Imlay J A, Linn S
University of California, Berkeley.
Science. 1988 Jun 3;240(4857):1302-9. doi: 10.1126/science.3287616.
A major portion of the toxicity of hydrogen peroxide in Escherichia coli is attributed to DNA damage mediated by a Fenton reaction that generates active forms of hydroxyl radicals from hydrogen peroxide, DNA-bound iron, and a constant source of reducing equivalents. Kinetic peculiarities of DNA damage production by hydrogen peroxide in vivo can be reproduced by including DNA in an in vitro Fenton reaction system in which iron catalyzes the univalent reduction of hydrogen peroxide by the reduced form of nicotinamide adenine dinucleotide (NADH). To minimize the toxicity of oxygen radicals, the cell utilizes scavengers of these radicals and DNA repair enzymes. On the basis of observations with the model system, it is proposed that the cell may also decrease such toxicity by diminishing available NAD(P)H and by utilizing oxygen itself to scavenge active free radicals into superoxide, which is then destroyed by superoxide dismutase.

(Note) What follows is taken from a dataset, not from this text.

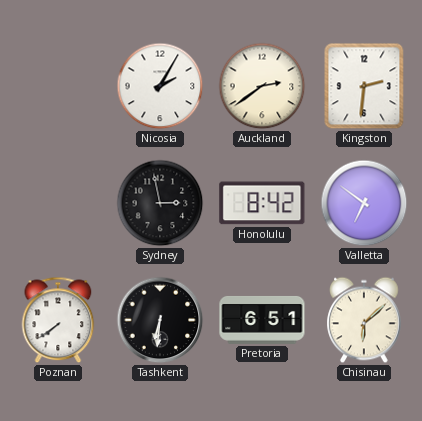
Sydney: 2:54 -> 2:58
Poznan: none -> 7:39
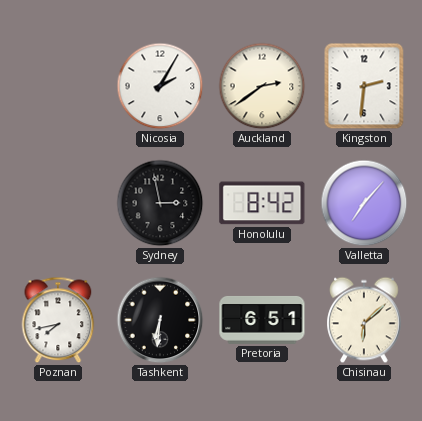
Valletta: 6:51 -> 7:07
Poznan: 7:39 -> 7:43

过氧化氢对大肠杆菌的毒性主要归因于由芬顿反应介导的DNA损伤,该反应从过氧化氢、与DNA结合的铁以及持续的还原当量来源中产生活性形式的羟基自由基。通过将DNA纳入体外芬顿反应系统,可以再现体内过氧化氢产生DNA损伤的动力学特性,在该系统中,铁催化烟酰胺腺嘌呤二核苷酸(NADH)的还原形式对过氧化氢的单价还原反应。为了将氧自由基的毒性降至最低,细胞会利用这些自由基的清除剂和DNA修复酶。基于对模型系统的观察,有人提出细胞也可能通过减少可用的NAD(P)H以及利用氧气本身将活性自由基清除为超氧化物来降低这种毒性,然后超氧化物会被超氧化物歧化酶破坏。